C’est au salon de l'immobilier MIPIM à Cannes que la ministre du logement, Valérie Létard, a détaillé son plan de soutien et de relance pour le logement. Il a du souffle. Si plusieurs mesures étaient déjà connues puisqu’elles figuraient dans le budget récemment imposé par vote bloqué par le gouvernement, la communauté professionnelle a découvert les autres. Pourquoi? Simplement parce qu’elles ne sont pas de nature budgétaire, et relèvent de deux champs, le champ juridique et le champ pratique. À plus d’un titre, il faut s’arrêter sur ce constat, derrière lequel se cachent deux réalités majeures pour les années qui viennent.
D’abord l’allocation budgétaire 2025 pour le logement marque un retrait par rapport au budget 2024 en termes d’enveloppe, et ce n’est que le début d’un processus : le logement a dû participer à la résorption du déficit public abyssal et devra le faire dans le futur plus encore. L’essentiel a été sauvé par Valérie Létard, et le logement fait figure de priorité du gouvernement entre tous les secteurs. Elle a d’ailleurs à cet égard préempté le budget 2026 en annonçant la mission confiée à Mickaël Cosson et Marc-Philippe Daubresse pour bâtir un statut fiscal de l’investisseur immobilier et en outre plusieurs mesures du budget 2025, valables pour deux, impacteront encore 2026, telles que le PTZ et l’exonération de droits de donation pour l’achat d’un logement neuf ou la rénovation énergétique d’un logement existant, ainsi que l’exclusion des primo-accédants de la hausse des droits de mutation à titre onéreux. Il reste que le budget pour 2026 sera plus frugal que le budget 2025 et que cette érosion ne s’arrêtera pas au cours des prochaines années : le Premier ministre, dimanche 16 mars sur France Inter, a averti l’opinion…et ses ministres.

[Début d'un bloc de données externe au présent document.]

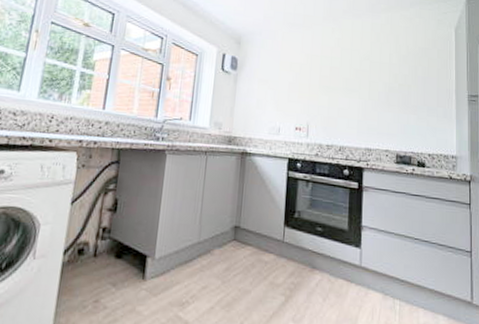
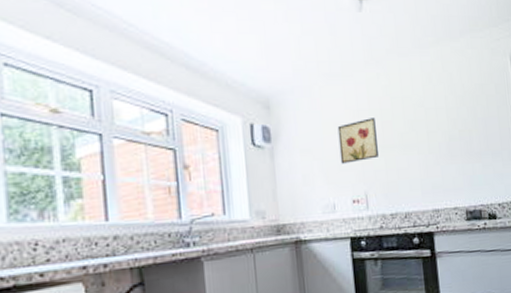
wall art: none [290,62,325,97] -> present [337,118,378,164]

Incitation à l'innovation privée
Surtout, l’heure est venue pour l’exécutif de privilégier les dispositions civiles et l’incitation à l’innovation privée. Les priorités de Valérie Létard sont pour la plupart choisies sur ce terrain : la réduction de la complexité des documents d’urbanisme, l’invention de nouveau types de permis d’aménager, la réduction des délais de recours, la prolongation de deux ans de la validité des permis de construire délivrés en 2022 et 2023, la simplification des normes, la proposition de loi à venir de Romain Daubié pour faciliter la transformation des bureaux en logements mais aussi généraliser le permis multi-destinations et la réversibilité d’usage, le futur plan pour accompagner la transformation d’immeubles de toutes destination en logements, l’exonération de taxe sur les bureaux pour les surfaces tertiaires en cours de transformation, toutes ces initiatives ne coûtent pas ou coûtent peu et libèrent les énergies.
La ministre, dans la continuité de la loi ELAN, veut également que l’intelligence artificielle profite à la productivité de la construction et à la baisse des coûts, en permettant le développement d’outils numériques pour catalyser les procédures, optimiser l’identification du foncier disponible, notamment aérien, et faciliter le financement des projets. Elle a nommé un référent au sein de son ministère qui serve de relais entre l’administration et les start-ups spécialisées en la matière. Valérie Létard entend aussi booster les évolutions dans les process de production, hors site ou à l’inverse privilégiant les circuits courts avec des matériaux locaux, le recours majorés aux matériaux biosourcés…
Une version moderne de l'Etat providence
Le message est clair : la politique du logement cesse d’être un guichet ouvert pour distribuer les crédits publics, de plus en plus rares, et elle est plutôt un facilitateur, qui lève les freins, infiniment trop nombreux et trop serrés dans notre pays. Elle sera là en outre pour valoriser la créativité professionnelle, là où l’approche quantitative a fini par la faire oublier. Pourtant, notre pays sait sortir des sentiers battus pour construire, entretenir, gérer. A bon entendeur… La filière du logement peut compter sur des adaptations juridiques bienvenues sinon salutaires, souvent attendues depuis longtemps…et sur ses propres ressources pour innover et gagner en efficacité tous azimuts. En quelque sorte «Aide-toi et l’État t’aidera.» Une version moderne de l’État providence.